Second of all, and very importantly, you have to love what you do, okay? You have to. I rarely see somebody that’s successful that doesn’t love what he or she does. That way, you really like work—it isn’t work. It’s fun. I find it fun. I work all the time, and I find that fun. If I didn’t find it, I wouldn’t be successful—whether it was real estate or in showbiz. I had a lot of different careers.
But I loved real estate so much. I was very successful in real estate because I loved it. I learned a lot from my father because I watched him work. He was a workaholic. He loved to work. He was a good man. He was a tough guy—tough as hell, actually. Now that I think back, I don’t know if you could even get away with that nowadays. He was tough, but he was a good man, I’ll tell you.
He worked seven days a week. He worked Saturdays, Sundays—it didn’t matter. And I learned by watching him. He loved his life. He loved what he was doing. He had a great long-term marriage—many, many, many years. He beat me on that one. Now, mine were very successful, but they haven’t lasted quite as long. It was close to 70 years. That was a long time. I said, “Pop, you beat me on that one.”
But you know what I learned from him? That he loved life. And all he did was work. I see people that don’t work hard and they’re miserable. So go out and find something you love—and do it.
You have to find something that you love, and you have to follow your own instincts. Listen to your parents—they’re very wise—but you have to follow your instincts and your heart, your soul, and you want to be the very, very best you can be.
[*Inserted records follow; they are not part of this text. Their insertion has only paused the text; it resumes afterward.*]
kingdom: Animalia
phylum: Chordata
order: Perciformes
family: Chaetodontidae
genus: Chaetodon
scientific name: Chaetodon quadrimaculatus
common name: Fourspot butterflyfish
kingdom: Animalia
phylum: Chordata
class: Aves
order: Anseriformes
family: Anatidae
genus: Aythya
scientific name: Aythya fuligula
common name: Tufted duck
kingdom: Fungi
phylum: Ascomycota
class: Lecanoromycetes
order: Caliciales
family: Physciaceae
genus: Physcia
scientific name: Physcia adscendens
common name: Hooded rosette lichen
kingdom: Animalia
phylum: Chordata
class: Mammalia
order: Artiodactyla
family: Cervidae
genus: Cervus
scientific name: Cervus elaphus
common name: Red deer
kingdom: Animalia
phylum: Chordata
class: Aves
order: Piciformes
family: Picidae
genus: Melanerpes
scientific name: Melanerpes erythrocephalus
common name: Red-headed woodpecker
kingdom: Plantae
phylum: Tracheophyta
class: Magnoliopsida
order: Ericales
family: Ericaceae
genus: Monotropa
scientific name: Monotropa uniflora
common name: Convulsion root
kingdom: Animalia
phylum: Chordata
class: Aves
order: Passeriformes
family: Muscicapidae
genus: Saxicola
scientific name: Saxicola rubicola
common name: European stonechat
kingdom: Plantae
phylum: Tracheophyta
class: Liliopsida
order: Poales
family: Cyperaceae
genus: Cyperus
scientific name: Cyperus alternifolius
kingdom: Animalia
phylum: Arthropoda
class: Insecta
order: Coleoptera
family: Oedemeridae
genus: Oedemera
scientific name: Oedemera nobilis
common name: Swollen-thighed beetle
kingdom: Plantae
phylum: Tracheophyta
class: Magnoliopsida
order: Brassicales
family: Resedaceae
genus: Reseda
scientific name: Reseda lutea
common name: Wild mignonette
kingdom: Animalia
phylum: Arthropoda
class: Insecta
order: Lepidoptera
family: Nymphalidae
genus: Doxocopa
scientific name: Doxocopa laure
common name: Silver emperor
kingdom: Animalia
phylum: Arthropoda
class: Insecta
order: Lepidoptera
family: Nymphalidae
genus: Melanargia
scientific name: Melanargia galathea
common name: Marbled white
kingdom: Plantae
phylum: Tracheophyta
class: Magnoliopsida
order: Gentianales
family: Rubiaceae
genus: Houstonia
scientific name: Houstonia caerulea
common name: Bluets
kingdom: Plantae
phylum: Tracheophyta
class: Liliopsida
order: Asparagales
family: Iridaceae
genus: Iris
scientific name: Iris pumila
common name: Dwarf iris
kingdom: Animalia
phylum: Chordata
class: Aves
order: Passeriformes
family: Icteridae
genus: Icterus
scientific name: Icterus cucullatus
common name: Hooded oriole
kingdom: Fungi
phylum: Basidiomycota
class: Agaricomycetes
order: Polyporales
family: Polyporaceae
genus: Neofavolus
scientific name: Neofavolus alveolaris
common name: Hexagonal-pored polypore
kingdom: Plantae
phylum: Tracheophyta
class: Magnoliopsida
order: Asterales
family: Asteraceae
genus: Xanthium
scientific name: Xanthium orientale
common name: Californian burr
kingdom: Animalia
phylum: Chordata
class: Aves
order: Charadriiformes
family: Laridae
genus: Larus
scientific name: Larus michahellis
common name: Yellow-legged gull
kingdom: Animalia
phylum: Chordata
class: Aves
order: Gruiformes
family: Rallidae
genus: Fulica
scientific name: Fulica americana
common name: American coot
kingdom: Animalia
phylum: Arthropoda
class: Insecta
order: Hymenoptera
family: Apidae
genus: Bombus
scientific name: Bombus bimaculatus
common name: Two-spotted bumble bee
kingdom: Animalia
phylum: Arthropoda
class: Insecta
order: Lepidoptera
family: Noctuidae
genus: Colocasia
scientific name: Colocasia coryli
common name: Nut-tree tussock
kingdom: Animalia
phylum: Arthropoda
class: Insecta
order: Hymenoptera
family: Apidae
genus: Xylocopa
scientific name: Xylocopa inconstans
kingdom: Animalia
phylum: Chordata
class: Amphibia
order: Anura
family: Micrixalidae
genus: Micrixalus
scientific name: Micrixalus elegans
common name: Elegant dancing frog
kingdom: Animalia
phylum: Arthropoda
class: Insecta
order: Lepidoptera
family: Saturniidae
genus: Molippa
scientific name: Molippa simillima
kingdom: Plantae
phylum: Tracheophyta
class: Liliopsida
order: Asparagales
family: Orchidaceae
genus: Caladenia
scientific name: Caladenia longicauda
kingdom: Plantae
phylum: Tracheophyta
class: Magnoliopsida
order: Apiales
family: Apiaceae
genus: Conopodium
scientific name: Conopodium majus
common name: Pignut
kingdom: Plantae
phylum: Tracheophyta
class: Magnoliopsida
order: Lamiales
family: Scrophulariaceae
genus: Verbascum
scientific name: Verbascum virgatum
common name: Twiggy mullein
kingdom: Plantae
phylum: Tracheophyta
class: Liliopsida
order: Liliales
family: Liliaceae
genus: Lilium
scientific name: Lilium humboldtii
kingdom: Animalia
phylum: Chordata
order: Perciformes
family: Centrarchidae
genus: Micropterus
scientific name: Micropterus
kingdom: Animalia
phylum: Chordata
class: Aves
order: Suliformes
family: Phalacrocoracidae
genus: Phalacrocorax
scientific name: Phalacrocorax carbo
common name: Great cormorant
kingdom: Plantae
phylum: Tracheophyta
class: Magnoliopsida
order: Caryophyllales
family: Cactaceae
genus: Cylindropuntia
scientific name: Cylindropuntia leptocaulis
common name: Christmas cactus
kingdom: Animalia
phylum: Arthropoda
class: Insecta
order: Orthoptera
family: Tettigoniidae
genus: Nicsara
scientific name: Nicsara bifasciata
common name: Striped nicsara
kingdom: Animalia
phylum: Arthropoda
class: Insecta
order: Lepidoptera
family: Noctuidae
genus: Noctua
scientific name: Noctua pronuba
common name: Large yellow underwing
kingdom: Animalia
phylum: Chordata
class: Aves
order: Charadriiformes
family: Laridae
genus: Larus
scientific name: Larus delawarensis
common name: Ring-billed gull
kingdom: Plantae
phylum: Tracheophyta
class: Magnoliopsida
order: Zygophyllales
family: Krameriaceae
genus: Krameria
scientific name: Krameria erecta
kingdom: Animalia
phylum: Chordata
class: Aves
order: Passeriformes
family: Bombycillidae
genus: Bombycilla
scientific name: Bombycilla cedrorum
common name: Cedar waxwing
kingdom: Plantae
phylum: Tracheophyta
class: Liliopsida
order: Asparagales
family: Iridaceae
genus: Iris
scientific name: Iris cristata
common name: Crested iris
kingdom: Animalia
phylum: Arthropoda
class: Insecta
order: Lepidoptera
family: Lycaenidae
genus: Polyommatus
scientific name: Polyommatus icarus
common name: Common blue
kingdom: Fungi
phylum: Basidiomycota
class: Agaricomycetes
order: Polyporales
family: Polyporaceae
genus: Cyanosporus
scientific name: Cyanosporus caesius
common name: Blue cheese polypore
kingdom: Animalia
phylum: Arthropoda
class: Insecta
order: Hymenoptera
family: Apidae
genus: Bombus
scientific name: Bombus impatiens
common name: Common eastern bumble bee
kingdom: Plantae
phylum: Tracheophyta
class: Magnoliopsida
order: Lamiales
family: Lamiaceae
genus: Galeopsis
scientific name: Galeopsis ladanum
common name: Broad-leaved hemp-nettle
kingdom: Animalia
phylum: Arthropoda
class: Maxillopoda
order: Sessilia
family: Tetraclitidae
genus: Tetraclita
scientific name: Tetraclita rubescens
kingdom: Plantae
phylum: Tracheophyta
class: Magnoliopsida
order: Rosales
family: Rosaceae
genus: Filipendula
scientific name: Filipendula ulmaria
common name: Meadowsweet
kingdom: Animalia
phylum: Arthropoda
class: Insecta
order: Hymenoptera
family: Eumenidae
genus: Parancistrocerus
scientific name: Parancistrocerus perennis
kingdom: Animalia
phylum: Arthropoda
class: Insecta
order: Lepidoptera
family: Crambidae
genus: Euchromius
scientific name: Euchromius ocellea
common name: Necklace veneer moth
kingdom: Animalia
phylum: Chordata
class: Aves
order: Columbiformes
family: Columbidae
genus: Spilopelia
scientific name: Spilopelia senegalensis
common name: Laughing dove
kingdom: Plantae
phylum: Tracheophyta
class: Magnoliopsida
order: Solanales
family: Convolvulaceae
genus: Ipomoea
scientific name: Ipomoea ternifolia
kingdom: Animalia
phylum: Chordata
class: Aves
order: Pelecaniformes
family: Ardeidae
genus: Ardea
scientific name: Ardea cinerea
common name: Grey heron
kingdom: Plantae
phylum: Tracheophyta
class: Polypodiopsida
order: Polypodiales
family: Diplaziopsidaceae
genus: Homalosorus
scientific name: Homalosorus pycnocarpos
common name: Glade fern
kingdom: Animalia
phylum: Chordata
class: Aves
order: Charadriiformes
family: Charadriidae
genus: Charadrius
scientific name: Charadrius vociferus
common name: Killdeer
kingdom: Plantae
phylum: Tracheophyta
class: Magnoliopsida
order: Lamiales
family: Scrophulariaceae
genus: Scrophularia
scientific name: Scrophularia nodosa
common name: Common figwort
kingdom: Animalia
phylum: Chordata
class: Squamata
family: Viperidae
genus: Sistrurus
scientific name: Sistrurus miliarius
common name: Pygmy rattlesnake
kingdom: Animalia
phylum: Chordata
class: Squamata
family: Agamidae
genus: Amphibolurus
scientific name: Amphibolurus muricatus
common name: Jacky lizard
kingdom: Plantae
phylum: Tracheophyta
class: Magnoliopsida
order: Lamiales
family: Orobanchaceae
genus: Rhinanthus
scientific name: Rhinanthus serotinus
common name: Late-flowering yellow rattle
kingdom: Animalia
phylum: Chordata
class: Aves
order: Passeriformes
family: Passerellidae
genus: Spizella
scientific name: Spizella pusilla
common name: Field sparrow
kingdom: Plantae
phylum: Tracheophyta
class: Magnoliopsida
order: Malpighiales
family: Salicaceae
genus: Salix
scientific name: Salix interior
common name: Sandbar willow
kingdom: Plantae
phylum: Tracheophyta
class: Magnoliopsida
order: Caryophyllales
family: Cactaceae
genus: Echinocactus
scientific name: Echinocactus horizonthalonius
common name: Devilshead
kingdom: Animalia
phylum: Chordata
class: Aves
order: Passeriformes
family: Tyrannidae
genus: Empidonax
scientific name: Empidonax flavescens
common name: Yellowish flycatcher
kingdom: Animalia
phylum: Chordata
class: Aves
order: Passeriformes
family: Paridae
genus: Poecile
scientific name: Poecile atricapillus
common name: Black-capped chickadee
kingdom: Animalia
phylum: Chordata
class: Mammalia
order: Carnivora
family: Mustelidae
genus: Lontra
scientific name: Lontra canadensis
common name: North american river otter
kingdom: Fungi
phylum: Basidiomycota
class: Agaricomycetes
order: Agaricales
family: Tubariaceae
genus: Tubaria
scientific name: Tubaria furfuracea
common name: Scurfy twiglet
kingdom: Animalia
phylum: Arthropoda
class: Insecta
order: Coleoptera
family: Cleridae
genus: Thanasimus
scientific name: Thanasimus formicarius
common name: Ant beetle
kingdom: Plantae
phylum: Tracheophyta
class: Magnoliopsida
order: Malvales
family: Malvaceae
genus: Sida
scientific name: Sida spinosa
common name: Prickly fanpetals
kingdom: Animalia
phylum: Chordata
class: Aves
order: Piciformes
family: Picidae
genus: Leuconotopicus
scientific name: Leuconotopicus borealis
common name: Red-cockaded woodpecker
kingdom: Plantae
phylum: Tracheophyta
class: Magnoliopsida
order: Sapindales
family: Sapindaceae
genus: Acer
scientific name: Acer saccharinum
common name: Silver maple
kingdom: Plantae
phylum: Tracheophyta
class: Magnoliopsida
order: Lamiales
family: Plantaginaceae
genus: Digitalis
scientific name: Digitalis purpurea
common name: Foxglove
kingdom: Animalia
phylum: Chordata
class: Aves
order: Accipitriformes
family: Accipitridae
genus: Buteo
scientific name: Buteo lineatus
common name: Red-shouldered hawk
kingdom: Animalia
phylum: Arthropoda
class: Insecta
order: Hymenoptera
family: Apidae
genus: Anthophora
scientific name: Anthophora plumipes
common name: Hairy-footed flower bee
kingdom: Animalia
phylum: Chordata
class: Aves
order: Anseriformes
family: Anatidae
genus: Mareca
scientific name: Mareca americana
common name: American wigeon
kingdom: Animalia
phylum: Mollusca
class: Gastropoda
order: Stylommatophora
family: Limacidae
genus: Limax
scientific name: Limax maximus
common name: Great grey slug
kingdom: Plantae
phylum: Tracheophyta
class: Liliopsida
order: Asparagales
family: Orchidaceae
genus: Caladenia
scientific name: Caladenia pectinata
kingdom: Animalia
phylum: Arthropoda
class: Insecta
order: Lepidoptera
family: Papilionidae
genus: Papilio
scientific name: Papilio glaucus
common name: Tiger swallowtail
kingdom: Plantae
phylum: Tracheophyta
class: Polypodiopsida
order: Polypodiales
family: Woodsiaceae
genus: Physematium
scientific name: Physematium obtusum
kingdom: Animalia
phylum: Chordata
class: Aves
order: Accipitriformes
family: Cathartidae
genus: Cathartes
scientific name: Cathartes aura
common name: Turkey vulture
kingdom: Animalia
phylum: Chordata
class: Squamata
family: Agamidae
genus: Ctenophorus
Treat every day like a home game against Auburn. Fight like hell and enjoy doing it—and your coach can tell you all about that.
Third thing is to think big. You know, if you’re going to do something, you might as well think big, because it’s just as tough. You can think small—I know a lot of people, they thought small. They’re very smart. I know others that weren’t nearly as smart, but they had a better picture of the big picture. Because it’s just as hard to solve a small problem as a big problem. It’s just as much energy and everything else, except the result is going to be a smaller one.
So love what you do—but think big, if it’s possible. Now, if it’s not possible, that’s okay too. You do something—you have to do something that you love. You will have all the same headaches and challenges, all the same delays and setbacks, so you might as well do something that’s just amazing.
America doesn’t aim small. Alabama doesn’t aim small. And neither do you. So think big when possible. Think big.
Fourth is work hard. Work hard. Never, ever stop. An example is a great athlete actually—Gary Player, golfer. Great, great golfer. He wasn’t as big as other men. He was actually on the small side—don’t tell him that, he’s a friend of mine. Don’t tell him that, because he doesn’t understand that. But he worked very, very hard. He made up for it. He never stopped. He won 168 golf tournaments—think of that. I said, “Gary, you’re winning like every weekend. Do you ever choke or anything?” He said, “I don’t know what choke means.”